▸ Problem requirements
Skip all pictures, then copy the lines from the start of the data through the line with "Advise on the deployment", keeping both ends.
═════ Records for this task ═════
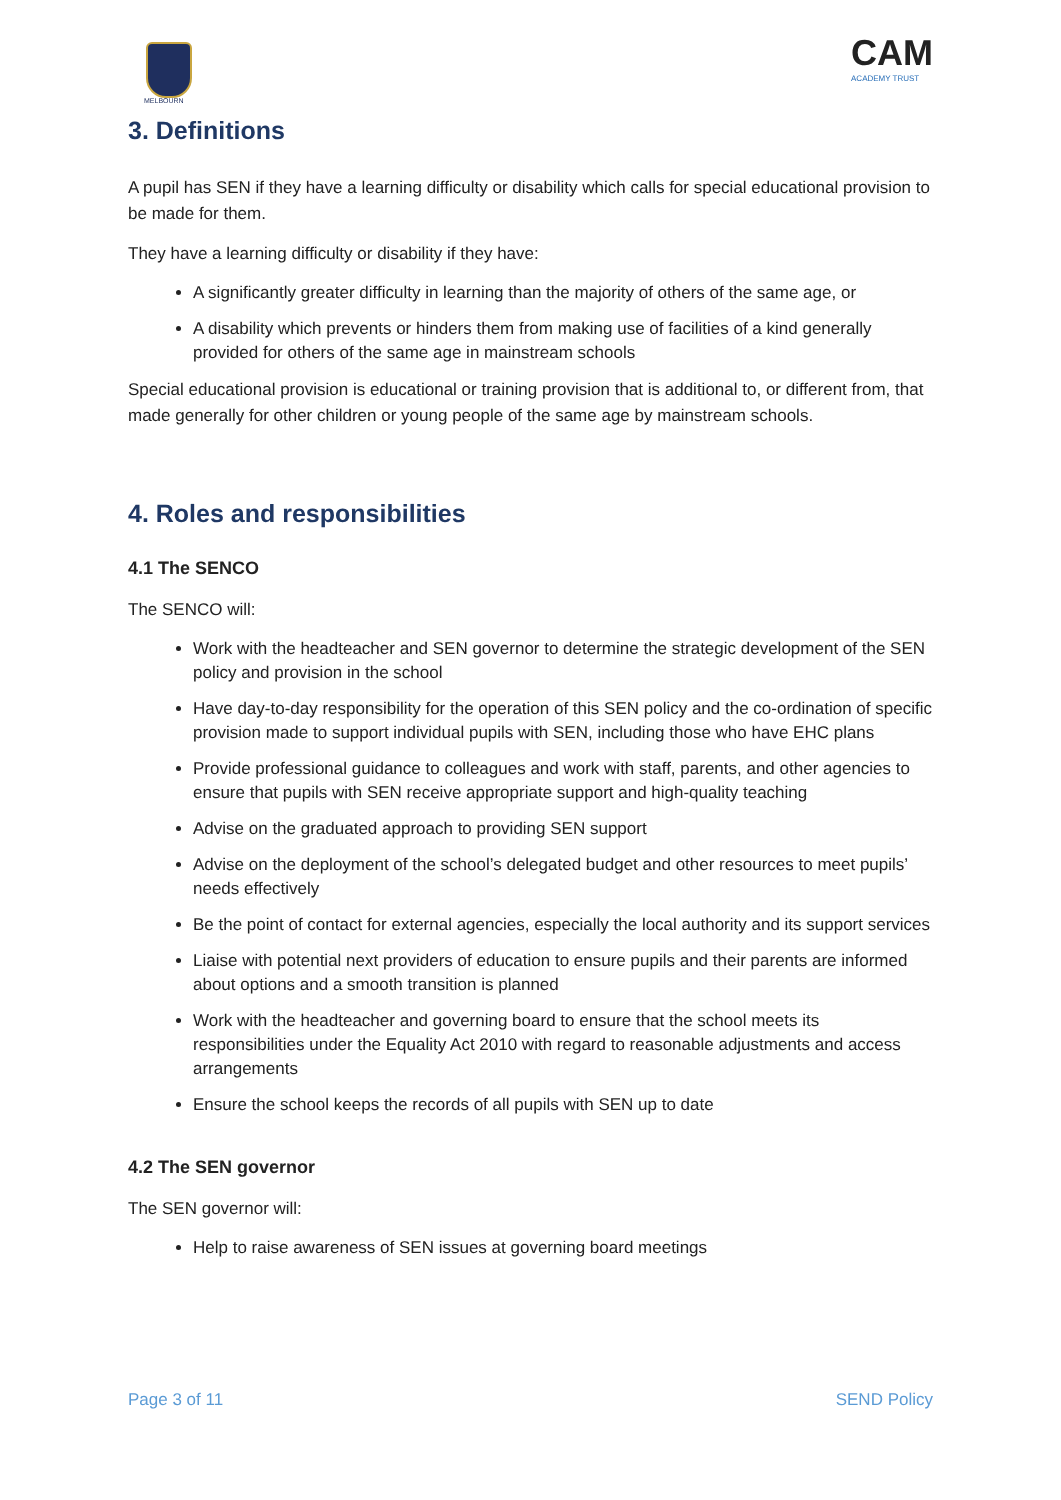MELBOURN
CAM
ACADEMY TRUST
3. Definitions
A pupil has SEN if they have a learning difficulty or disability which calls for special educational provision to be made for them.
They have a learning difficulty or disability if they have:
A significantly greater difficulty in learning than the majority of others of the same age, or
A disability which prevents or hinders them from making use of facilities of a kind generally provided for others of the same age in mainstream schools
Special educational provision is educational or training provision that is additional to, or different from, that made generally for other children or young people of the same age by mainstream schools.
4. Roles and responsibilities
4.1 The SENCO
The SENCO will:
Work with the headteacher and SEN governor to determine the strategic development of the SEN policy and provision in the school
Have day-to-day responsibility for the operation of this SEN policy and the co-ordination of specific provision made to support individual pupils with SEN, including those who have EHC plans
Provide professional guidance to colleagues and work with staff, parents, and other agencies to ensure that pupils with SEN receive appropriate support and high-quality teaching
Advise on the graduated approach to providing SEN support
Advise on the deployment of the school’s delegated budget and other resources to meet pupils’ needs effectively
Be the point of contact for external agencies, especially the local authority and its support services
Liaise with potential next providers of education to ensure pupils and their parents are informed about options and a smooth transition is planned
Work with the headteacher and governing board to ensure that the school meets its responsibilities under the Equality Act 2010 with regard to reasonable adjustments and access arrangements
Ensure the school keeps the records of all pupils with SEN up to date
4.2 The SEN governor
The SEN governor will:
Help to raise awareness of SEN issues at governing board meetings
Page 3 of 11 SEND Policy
═════
▸ Response area
MELBOURN
CAM
ACADEMY TRUST
3. Definitions
A pupil has SEN if they have a learning difficulty or disability which calls for special educational provision to be made for them.
They have a learning difficulty or disability if they have:
A significantly greater difficulty in learning than the majority of others of the same age, or
A disability which prevents or hinders them from making use of facilities of a kind generally provided for others of the same age in mainstream schools
Special educational provision is educational or training provision that is additional to, or different from, that made generally for other children or young people of the same age by mainstream schools.
4. Roles and responsibilities
4.1 The SENCO
The SENCO will:
Work with the headteacher and SEN governor to determine the strategic development of the SEN policy and provision in the school
Have day-to-day responsibility for the operation of this SEN policy and the co-ordination of specific provision made to support individual pupils with SEN, including those who have EHC plans
Provide professional guidance to colleagues and work with staff, parents, and other agencies to ensure that pupils with SEN receive appropriate support and high-quality teaching
Advise on the graduated approach to providing SEN support
Advise on the deployment of the school’s delegated budget and other resources to meet pupils’ needs effectively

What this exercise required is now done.